Tags: grazing, intensive farming, Missouri, Stan Slaughter,

I recently attended a workshop funded by the Kansas Department of Health and Environment which caused a jump shift for me. It was held just south of Lawrence, Kansas, and hosted by the Douglas County Conservation District. The title-”Unlock the Secrets in the Soil” might have tipped me off, but I’ve been to lots of conferences with catchy titles and underwhelming information. This one was very different.

From the start the presenters and content were cutting edge and imprecise. Imprecise is the right word hereGail Fuller Emporia Kansas because unlike a lot of farm workshops the information was not given in formulas. Our main presenter, farmer Gail Fuller of Emporia, gave us reasons why no-till, cover crops, and mob grazing were working for him.

He was making a case for biological or even ecological farming, but he didn’t and couldn’t tell the 150 farmers assembled how to do it on their farms. He simply told his story of evolution from growing commodity grains for a feedlot to growing nutritious food products and adding value to them.

As a baseline Fuller quoted the NRCS’s Ray Archuleta’s Four Keys to Healthy Soil, 1. Minimize disturbance 2. Maximize diversity 3. Maintain growing roots all year 4. Keep the soil covered. No-till farming and cover cropping green crops flow naturally as production techniques from the 4 rules. Fuller gave us lots of details about his short and bumpy five year road from one cover crop per year to green plants growing before, during and after every crop he grows. As an educator on the benefits of compost, I was thrilled to hear the need for a wide variety of plants which produce a wide variety of root exudates (underground sugary juices). We were told that the more plants types, the broader the variety of underground biota and the healthier the soil.

Gail showed us pictures of water quality tests that failed to collect runoff from his fields for three years. The researchers eventually quit coming out to check their run off collectors because they became convinced that water does run off of his fields! Fuller mentioned growing bumper crops of corn with 30 pounds of nitrogen per acre. (a very small amount) He’s now finding that his yields are similar when he uses no fertilizer at all.
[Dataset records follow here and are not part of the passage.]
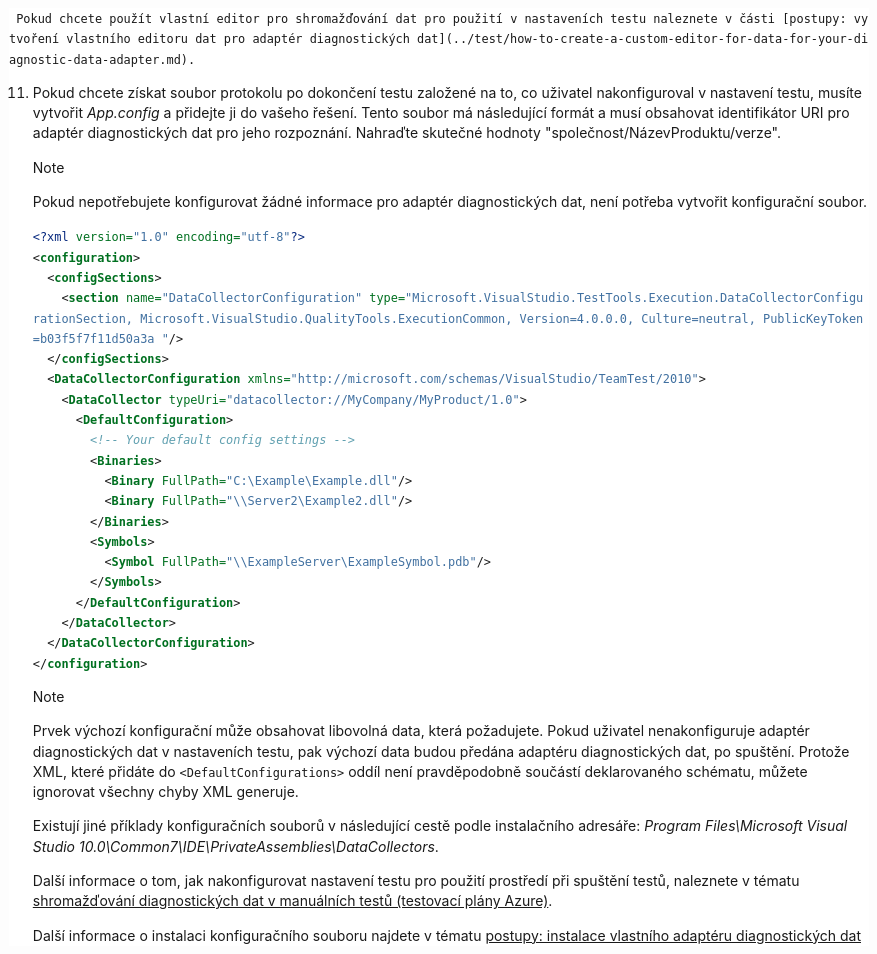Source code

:      Pokud chcete použít vlastní editor pro shromažďování dat pro použití v nastaveních testu naleznete v části [postupy: vytvoření vlastního editoru dat pro adaptér diagnostických dat](../test/how-to-create-a-custom-editor-for-data-for-your-diagnostic-data-adapter.md).

11. Pokud chcete získat soubor protokolu po dokončení testu založené na to, co uživatel nakonfiguroval v nastavení testu, musíte vytvořit *App.config* a přidejte ji do vašeho řešení. Tento soubor má následující formát a musí obsahovat identifikátor URI pro adaptér diagnostických dat pro jeho rozpoznání. Nahraďte skutečné hodnoty "společnost/NázevProduktu/verze".

    > [!NOTE]
    > Pokud nepotřebujete konfigurovat žádné informace pro adaptér diagnostických dat, není potřeba vytvořit konfigurační soubor.

    ```xml
    <?xml version="1.0" encoding="utf-8"?>
    <configuration>
      <configSections>
        <section name="DataCollectorConfiguration" type="Microsoft.VisualStudio.TestTools.Execution.DataCollectorConfigurationSection, Microsoft.VisualStudio.QualityTools.ExecutionCommon, Version=4.0.0.0, Culture=neutral, PublicKeyToken=b03f5f7f11d50a3a "/>
      </configSections>
      <DataCollectorConfiguration xmlns="http://microsoft.com/schemas/VisualStudio/TeamTest/2010">
        <DataCollector typeUri="datacollector://MyCompany/MyProduct/1.0">
          <DefaultConfiguration>
            <!-- Your default config settings -->
            <Binaries>
              <Binary FullPath="C:\Example\Example.dll"/>
              <Binary FullPath="\\Server2\Example2.dll"/>
            </Binaries>
            <Symbols>
              <Symbol FullPath="\\ExampleServer\ExampleSymbol.pdb"/>
            </Symbols>
          </DefaultConfiguration>
        </DataCollector>
      </DataCollectorConfiguration>
    </configuration>
    ```

    > [!NOTE]
    > Prvek výchozí konfigurační může obsahovat libovolná data, která požadujete. Pokud uživatel nenakonfiguruje adaptér diagnostických dat v nastaveních testu, pak výchozí data budou předána adaptéru diagnostických dat, po spuštění. Protože XML, které přidáte do `<DefaultConfigurations>` oddíl není pravděpodobně součástí deklarovaného schématu, můžete ignorovat všechny chyby XML generuje.
    >
    > Existují jiné příklady konfiguračních souborů v následující cestě podle instalačního adresáře: *Program Files\Microsoft Visual Studio 10.0\Common7\IDE\PrivateAssemblies\DataCollectors*.

     Další informace o tom, jak nakonfigurovat nastavení testu pro použití prostředí při spuštění testů, naleznete v tématu [shromažďování diagnostických dat v manuálních testů (testovací plány Azure)](/azure/devops/test/mtm/collect-more-diagnostic-data-in-manual-tests?view=vsts).

     Další informace o instalaci konfiguračního souboru najdete v tématu [postupy: instalace vlastního adaptéru diagnostických dat](../test/how-to-install-a-custom-diagnostic-data-adapter.md)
He’s not trying to be an organic farmer, he just doesn’t need fertilizer any more!

With the variety of cover crops he’s growing, it seems natural that Fuller has diversified the crops he grows for sale. He mentioned that he’s getting a premium for his grains from feedlots that are now doing nutritional testing and paying more for nutrient-dense feed. The ultimate value-added move in his farming is returning animals to the land. Beef, lamb and chicken raised on nutritious forage and moved quickly from paddock to paddock greatly increase the productivity of the land and lets the animals do the fertilizing themselves.